Students solicit funds from friends and family on GoFundMe

crowfunding

Marisela Lugo received an email on Aug. 31 stating her rent for her apartment was due. The email said she had three days to come up with $960.

“When I called my mom she was like crying,” Lugo, a senior communication major, said. “She was like ‘I don’t have the money, I don’t know what you’re going to do.’”

So Lugo decided to create a GoFundMe page to ask her friends and family to donate money.

Lugo and other UB students have created GoFundMe pages in an effort to raise money for rent and tuition. While some may think it is unusual, it is not uncommon. While glancing over the GoFundMe home page, there is an Education tab with thousands of students campaigning for college tuition, rent, textbooks and even food.

“From what I understood or maybe I just read wrong, there was $350 [for] the move-in fee plus the first months rent,” Lugo said. “And then there was also like a pet fee, a service fee and a gas fee.”

Lugo said she was charged roughly $150 for her cat, but she thought it was just a one-time fee. She was later informed that she would also have to pay a monthly $25 pet fee. She later found out there was an erroneous charge applied to her account and it would be corrected.

Lugo said other UB students who live in Twenty 91 North also commented on her GoFundMe page, stating that they had had erroneous charges on their accounts as well.

“I was told that they had made this mistake with other residents and I was like ‘so I’m going to be punished [for someone else’s] mistakes?” Lugo said. “If there was a mistake, [they] should have told me the day of the move in, not the day before it was due.”

Lugo’s remaining balance was $960 after the mistake was corrected. This balance included her first month’s rent and the pet fee that she didn’t know about.

Her friend gave her the idea to create a GoFundMe page to raise money for her rent.

She said she had a friend who had his TAP financial aid taken away and he made a GoFundMe page that his high school teacher shared with others. Her friend ended up raising enough money to pay his entire tuition.

“I made the GoFundMe page, but I didn’t tell my mom because my mom is like super prideful and then my cousin saw it and I texted all my friends [telling] them to share my page because I need this money in like two days and I ended up getting $665,” Lugo said.

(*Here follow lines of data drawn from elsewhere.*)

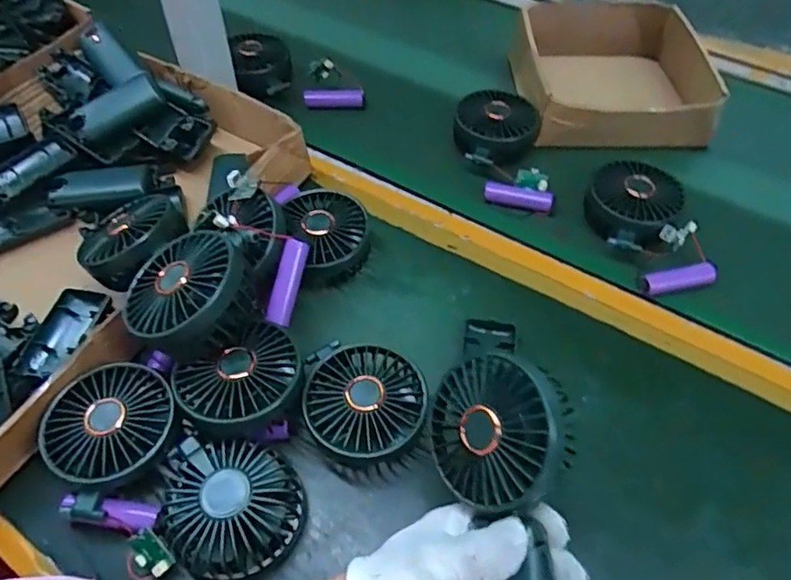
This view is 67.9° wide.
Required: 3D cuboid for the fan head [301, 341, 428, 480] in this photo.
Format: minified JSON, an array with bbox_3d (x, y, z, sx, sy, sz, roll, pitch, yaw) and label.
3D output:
[{"bbox_3d":[-0.021,0.085,0.432,0.085,0.050,0.089,1,52,-1],"label":"fan head"}]

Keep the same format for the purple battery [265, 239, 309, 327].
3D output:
[{"bbox_3d":[-0.084,-0.006,0.446,0.019,0.020,0.065,11,80,11],"label":"purple battery"}]

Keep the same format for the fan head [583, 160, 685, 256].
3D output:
[{"bbox_3d":[0.225,-0.078,0.562,0.084,0.042,0.095,19,56,12],"label":"fan head"}]

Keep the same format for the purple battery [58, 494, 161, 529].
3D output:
[{"bbox_3d":[-0.192,0.147,0.394,0.064,0.019,0.021,12,53,-8],"label":"purple battery"}]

Lugo’s family ended up covering the remaining $295 of rent money.

The funds were disbursed into Lugo’s account on Wednesday morning.

Lugo said her mother was “super upset” after she told her she created a GoFundMe page. Some of Lugo’s friends even discouraged her from starting one in the first place.

Lugo said some of her roommates told her to wait until she was able to pay the bill and pay any late fees she accrued, instead of asking friends and family for donations.

Lugo isn’t the only student who has used GoFundMe to raise money. Other UB students have started pages to crowdfund for their tuition.

Monica Duque, a senior social sciences interdisciplinary major, said her father was never able to pay for tuition since her freshman year. She took out several thousand dollars worth of loans for her first three years of college, but when she applied for the loan for this semester, she was rejected.

“I was desperate, so before asking my stepmom, I looked at every other private bank for loans but they said I had to be a citizen of America and it was just ridiculous so I decided to start a GoFundMe three weeks before school started,” Duque, an Ecuador native said.

Duque said the founder of GoFundMe sent her a $50 donation as soon as she created her page.

She said she felt “very embarrassed” to ask people for money and creating a GoFundMe and it never felt right.

She closed her GoFundMe account in less than one week, before she could receive any additional donations and she was eventually approved for her Sally May loan.

Duque said if she did not get approved for the loan, she would have kept her GoFundMe open only as a last resort.

While some students felt a bit of shame from creating a GoFundMe page, others looked at it as a learning experience.

“This experience taught me to be more shameless than I am,” Lugo said. “When you need help, you need help.”